Alexandre Kateb, économiste et essayiste spécialiste des pays émergents a participé ce samedi à Alger à la rencontre organisée par JISR-France-Djazaïr autour du thème « Révolution numérique : innover, entreprendre, valoriser et partager ». Nous l’avons rencontré à l’issue de sa conférence sur la place de l’innovation dans l’économe algérienne.
Vous avez axé votre contribution sur la place de l’innovation dans l’économe algérienne, pouvez-vous nous dresser un état des lieux sur cette question ?
L’Algérie est à la traîne dans les classements internationaux relatifs à l’innovation et à la compétitivité en matière technologique. Le pays est même en deçà de son potentiel en matière d’innovation. Cette situation est due à plusieurs raisons. Il y a d’abord la structure déséquilibrée de l’économie algérienne qui résulte de la dépendance vis-à-vis de la rente des hydrocarbures et de la désindustrialisation précoce qui s’est produite dans les années 1980 et 1990 sur fonds d’ajustement structurel.
Ensuite, cela est dû à une gouvernance publique embryonnaire inefficace en matière de pilotage de la recherche et développement et innovation même s’il y a eu un effort au cours de la dernière décennie pour rationaliser le dispositif de soutien public à la recherche. Néanmoins, ce dernier reste dispersé et déconnecté de la sphère productive. Enfin, cela est dû à la faiblesse des incitations à la production et l’absorption d’innovation par les entreprises à la fois publiques et privées et par une faible valorisation économique de la recherche.
Quelles sont les pistes à étudier pour améliorer la situation, y compris en ce qui concerne le partenariat international ?
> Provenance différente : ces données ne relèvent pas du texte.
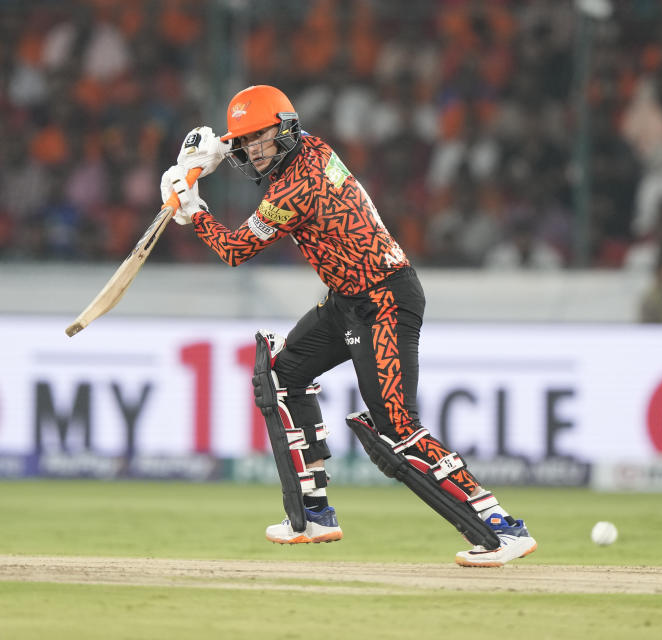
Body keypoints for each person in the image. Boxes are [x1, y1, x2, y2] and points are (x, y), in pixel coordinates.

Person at [159, 85, 536, 567]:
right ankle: (315, 514)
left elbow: (235, 251)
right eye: (245, 143)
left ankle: (504, 529)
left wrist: (193, 209)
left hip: (384, 300)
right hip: (348, 300)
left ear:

Je dirais que cela passe par une refondation de la gouvernance publique en matière de soutien à l’innovation en mettant l’accent sur la finalité économique de la recherche et en identifiant les priorités sur lesquelles il faut concentrer les moyens et les financements publics. D’autre part, en favorisant la constitution d’écosystèmes d’innovation public-privé associant notamment les grandes entreprises nationales en tant que donneurs d’ordre et les PME et starts-up innovantes dans le cadre de grappes d’innovation. Enfin, il faut résoudre la question du financement des entreprises innovantes à travers le développement des fonds d’amorçage soutenus par l’Etat à travers le FNI et d’autres dispositifs et encourager les partenariats internationaux en relaxant la règle 49/51 dans les secteurs à forte contenu technologique. Je pense qu’il fait en particulier encourager les membres de la diaspora algérienne à investir dans ces secteurs en leur offrant un cadre privilégié à l’image de ce qui a été fait en !inde avec la diaspora indienne.
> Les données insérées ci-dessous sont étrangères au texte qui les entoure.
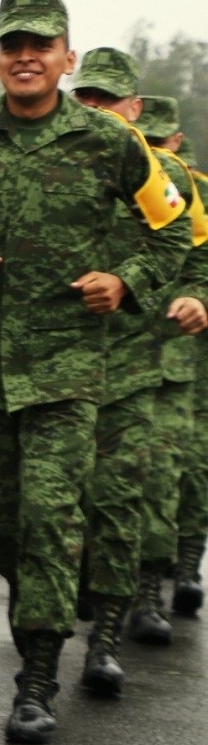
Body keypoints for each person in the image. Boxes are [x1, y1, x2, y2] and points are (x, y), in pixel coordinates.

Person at [0, 0, 189, 744]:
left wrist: (126, 283)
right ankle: (45, 605)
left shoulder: (109, 143)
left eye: (40, 46)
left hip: (67, 370)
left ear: (65, 58)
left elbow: (172, 230)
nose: (25, 57)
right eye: (13, 45)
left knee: (50, 518)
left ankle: (37, 675)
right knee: (2, 515)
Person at [67, 48, 186, 683]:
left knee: (119, 500)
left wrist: (192, 295)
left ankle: (107, 636)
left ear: (135, 110)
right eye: (85, 98)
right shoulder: (59, 163)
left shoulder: (163, 178)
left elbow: (193, 254)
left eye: (108, 101)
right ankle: (67, 598)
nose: (96, 111)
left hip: (134, 368)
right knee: (50, 506)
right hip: (53, 368)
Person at [130, 94, 208, 643]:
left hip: (175, 358)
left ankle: (163, 579)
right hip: (105, 351)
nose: (153, 150)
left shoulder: (185, 186)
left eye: (161, 141)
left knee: (174, 473)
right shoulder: (98, 162)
Passer d’une économie de la rente à une économie de la connaissance nécessite un changement dans plusieurs domaines, quelle devrait être l’approche du pays dans ce sens pour créer un nouveau mode de production ?
C’est une question complexe. Cela nécessite de changer de modèle économique ainsi que cela avait été amorcé à travers les recommandations de la task force constituée par l’ex-Premier ministre Abdelmalek Sellal. Plus fondamentalement, je crois que cela passe par une véritable refondation qui doit réexaminer et remettre à plat un certain nombre de postulats sur lesquels repose l’économie algérienne depuis l’indépendance. Premièrement, le rapport à la justice sociale et à l’égalité à travers ne refondation du système des subventions et des transferts sociaux. Deuxièmement, le rapport à l’autorité publique à travers une remise à plat des relations entre l’Etat et les entreprises. Troisièmement, le rapport à la souveraineté nationale en intégrant des critères de performance en matière de gestion économique.